Major cities play a leading role in driving urbanization, but their capacity to absorb the migrant population is weakening. In recent years, the population growth in China's metropolises has been slowing down. In 2020, the country had 11 cities with a population of over 10 million, and their total population numbered 183 million, an increase of 44 percent from 2010.

However, the growth rate has declined by 6.2 percentage points compared with the previous decade. For example, Beijing has seen consecutive negative population growth since 2017, while Shanghai's number of residents has barely risen. According to national censuses, 40 cities witnessed population contraction from 2010 to 2020.

The willingness of rural people to settle in the cities is also decreasing. The transfer of the agricultural population is the key driving force of urbanization. Findings of some surveys indicate that less than 30 percent of rural people polled are willing to settle down in the cities. The large cities where most of the migrant populations are concentrated impose high thresholds for obtaining permanent residence permits, while the smaller cities and towns which have eliminated restrictions for settlement are less attractive to migrant people.

Besides, the expansion of urban areas has slowed since 2010. During the period from 2010 to 2019, newly urbanized areas grew by 0.67 percent annually, much lower than the 5.1 percent registered from 2000 to 2010.

Based on the above-mentioned analysis, China's urbanization rate is expected to rise from 64 percent in 2020 to 75 percent in 2035, but the growth speed will gradually drop. During the 14th Five-Year Plan period (2021-25), the growth of the urbanization rate will be 1.03 percent annually on average, 0.32 percentage points lower than that during the 13th Five-Year Plan period (2016-20). And the number is projected to be 0.83 percent from 2025 to 2030 and 0.63 percent from 2030 to 2035.

After that, the urban population is expected to plateau at around 75 to 80 percent.

The slowdown of urbanization is not a worrying phenomenon in itself. Rather, it should be viewed as a result of improved livelihoods and economic development. In the drive for modernization, more attention should be paid to improving the quality of urbanization. Currently, China's urbanization process has many problems, including high thresholds for obtaining permanent residency in big cities, huge disparity in basic public services between rural areas and urban areas, and other obstacles preventing the migrant population from integrating into urban life.

To ensure high-quality urbanization, efforts need to be made to promote the transfer of the agricultural population to cities by accelerating the elimination of restrictions on acquiring permanent residence, and granting migrants equal access to basic public services. It is also imperative to optimize the urban layout, expand the clusters of big cities, improve urban public services and infrastructure, and remove the barriers hindering the flows of people and factors inside and among clusters of cities.
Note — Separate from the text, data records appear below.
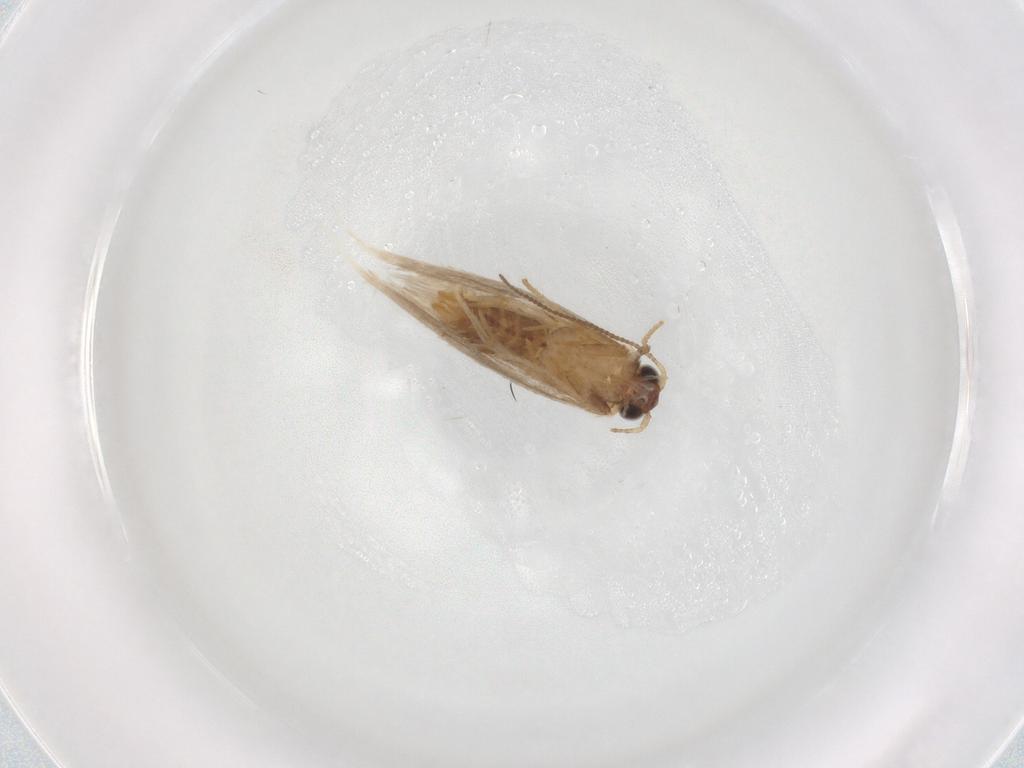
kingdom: Animalia
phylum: Arthropoda
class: Insecta
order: Lepidoptera
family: Nepticulidae
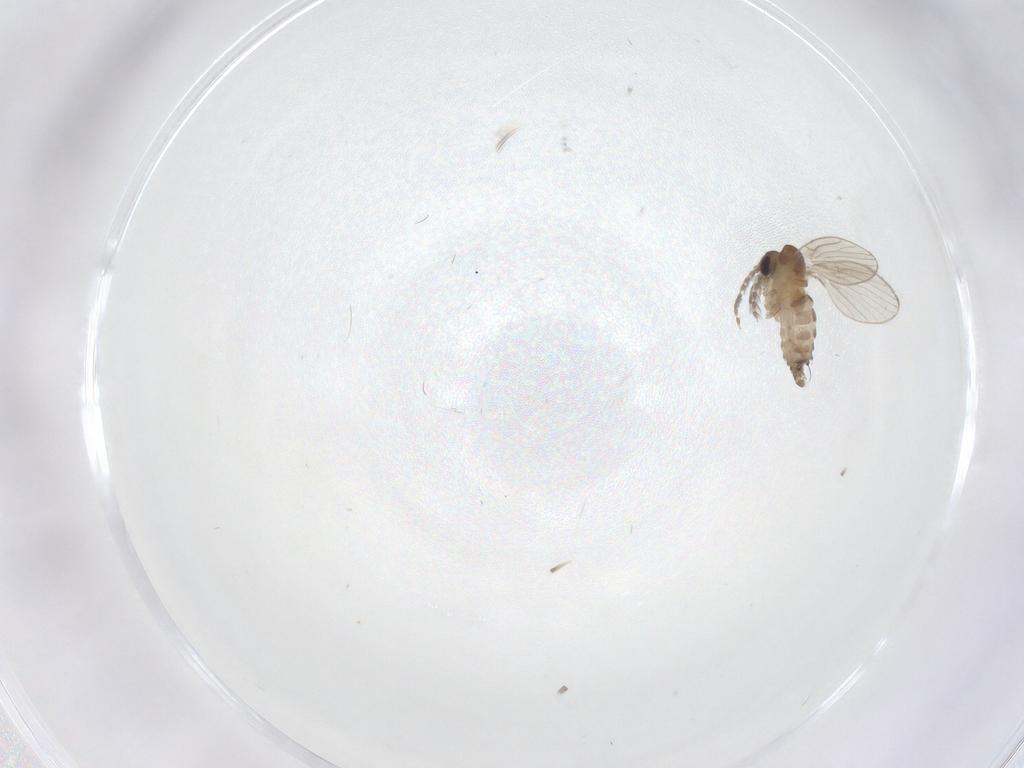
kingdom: Animalia
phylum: Arthropoda
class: Insecta
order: Diptera
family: Psychodidae
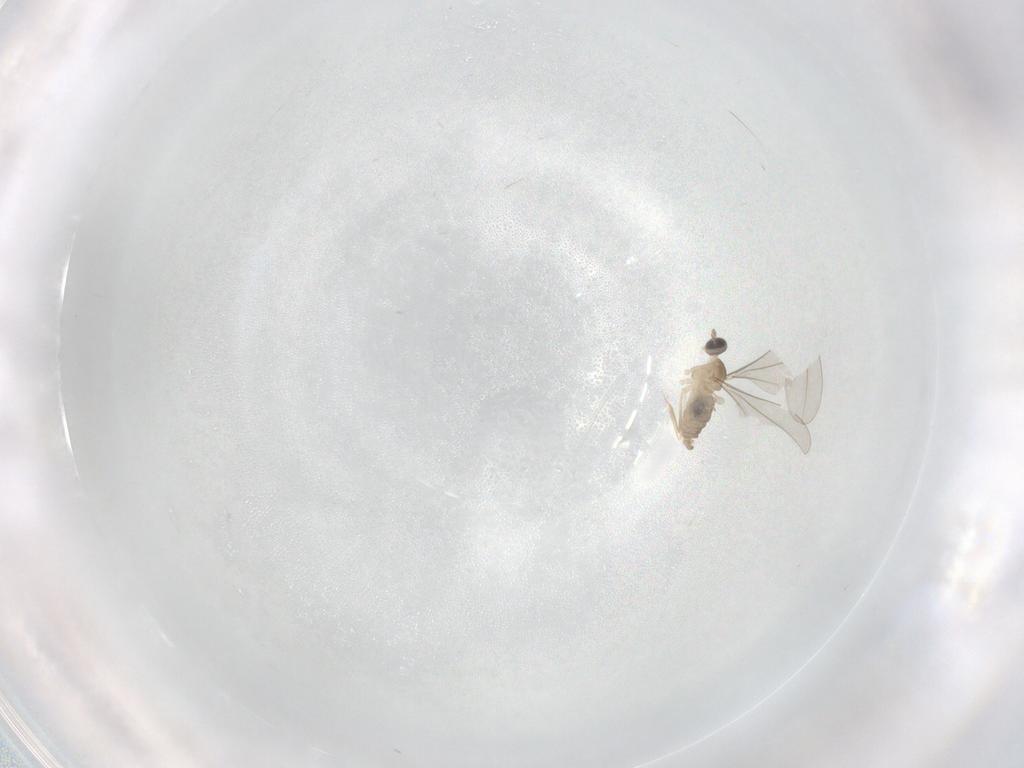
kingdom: Animalia
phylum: Arthropoda
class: Insecta
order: Diptera
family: Cecidomyiidae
Besides, to accelerate the institutional reform for rural-urban integration, the authorities should protect the property rights of migrants in their rural hometowns and allow them to enjoy the benefits from property transactions, and increase the transfer payments from central and provincial governments to localities with large numbers of migrants.

The author is an associate researcher of the Institute of Population and Labor Economics at the Chinese Academy of Social Sciences. The author contributed this article to China Watch, a think tank powered by China Daily. The views do not necessarily reflect those of China Daily.